Energy storage in a proper form is an important way to meet the fast increase in the demand for energy. Among the strategies for storing energy, storage of mechanical energy via suitable media is widely utilized by human beings. With a tensile strength over 100 GPa, and a Young's modulus over 1 TPa, carbon nanotubes (CNTs) are considered as one of the strongest materials ever found and exhibit overwhelming advantages for storing mechanical energy. For example, the tensile-strain energy density of CNTs is as high as 1125 Wh kg . In addition, CNTs also exhibit great potential for fabricating flywheels to store kinetic energy with both high energy density (8571 Wh kg ) and high power density (2 MW kg to 2 GW kg ). Here, an overview of some typical mechanical-energy-storage systems and materials is given. Then, theoretical and experimental studies on the mechanical properties of CNTs and CNT assemblies are introduced. Afterward, the strategies for utilizing CNTs to store mechanical energy are discussed. In addition, macroscale production of CNTs is summarized. Finally, future trends and prospects in the development of CNTs used as mechanical-energy-storage materials are presented.

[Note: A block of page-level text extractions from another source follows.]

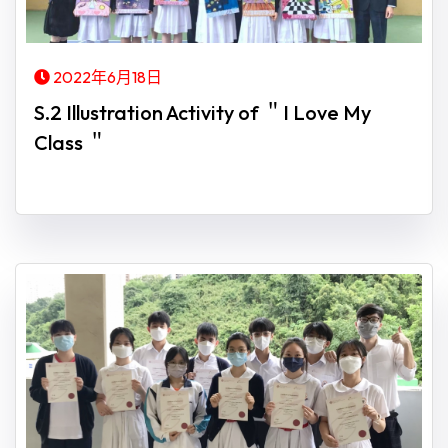
2022年6月18日
S.2 Illustration Activity of ＂I Love My
Class ＂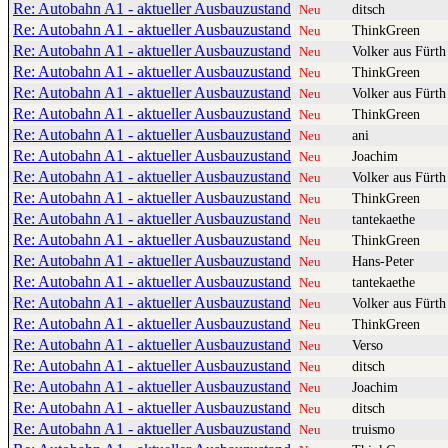
Re: Autobahn A1 - aktueller Ausbauzustand
ditsch
Neu
Re: Autobahn A1 - aktueller Ausbauzustand
ThinkGreen
Neu
Re: Autobahn A1 - aktueller Ausbauzustand
Volker aus Fürth
Neu
Re: Autobahn A1 - aktueller Ausbauzustand
ThinkGreen
Neu
Re: Autobahn A1 - aktueller Ausbauzustand
Volker aus Fürth
Neu
Re: Autobahn A1 - aktueller Ausbauzustand
ThinkGreen
Neu
Re: Autobahn A1 - aktueller Ausbauzustand
ani
Neu
Re: Autobahn A1 - aktueller Ausbauzustand
Joachim
Neu
Re: Autobahn A1 - aktueller Ausbauzustand
Volker aus Fürth
Neu
Re: Autobahn A1 - aktueller Ausbauzustand
ThinkGreen
Neu
Re: Autobahn A1 - aktueller Ausbauzustand
tantekaethe
Neu
Re: Autobahn A1 - aktueller Ausbauzustand
ThinkGreen
Neu
Re: Autobahn A1 - aktueller Ausbauzustand
Hans-Peter
Neu
Re: Autobahn A1 - aktueller Ausbauzustand
tantekaethe
Neu
Re: Autobahn A1 - aktueller Ausbauzustand
Volker aus Fürth
Neu
Re: Autobahn A1 - aktueller Ausbauzustand
ThinkGreen
Neu
Re: Autobahn A1 - aktueller Ausbauzustand
Verso
Neu
Re: Autobahn A1 - aktueller Ausbauzustand
ditsch
Neu
Re: Autobahn A1 - aktueller Ausbauzustand
Joachim
Neu
Re: Autobahn A1 - aktueller Ausbauzustand
ditsch
Neu
Re: Autobahn A1 - aktueller Ausbauzustand
truismo
Neu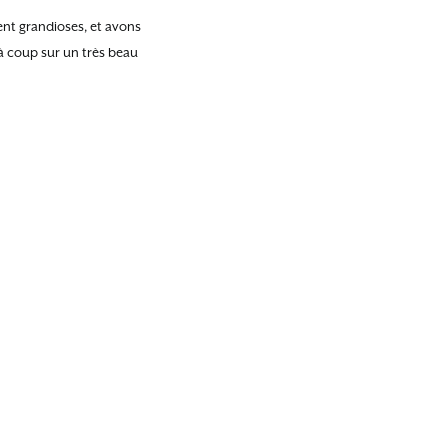
ent grandioses, et avons
à coup sur un très beau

在适当的形式下存储能量是满足能源需求快速增长的重要途径。在储能策略中,通过合适的介质储存机械能被人类广泛应用。碳纳米管(CNTs)具有超过 100GPa 的拉伸强度和超过 1TPa 的杨氏模量,被认为是迄今为止发现的最强材料之一,在储存机械能方面具有压倒性的优势。例如,CNTs 的拉伸应变储能密度高达 1125Whkg。此外,CNTs 还具有很大的潜力用于制造飞轮来储存动能,具有高能量密度(8571Whkg)和高功率密度(2MWkg 至 2GWkg)。在这里,我们概述了一些典型的机械能存储系统和材料。然后,介绍了 CNTs 及其组装体的力学性能的理论和实验研究。随后,讨论了利用 CNTs 储存机械能的策略。此外,总结了 CNTs 的宏观生产。最后,提出了 CNT 作为机械能存储材料的未来发展趋势和前景。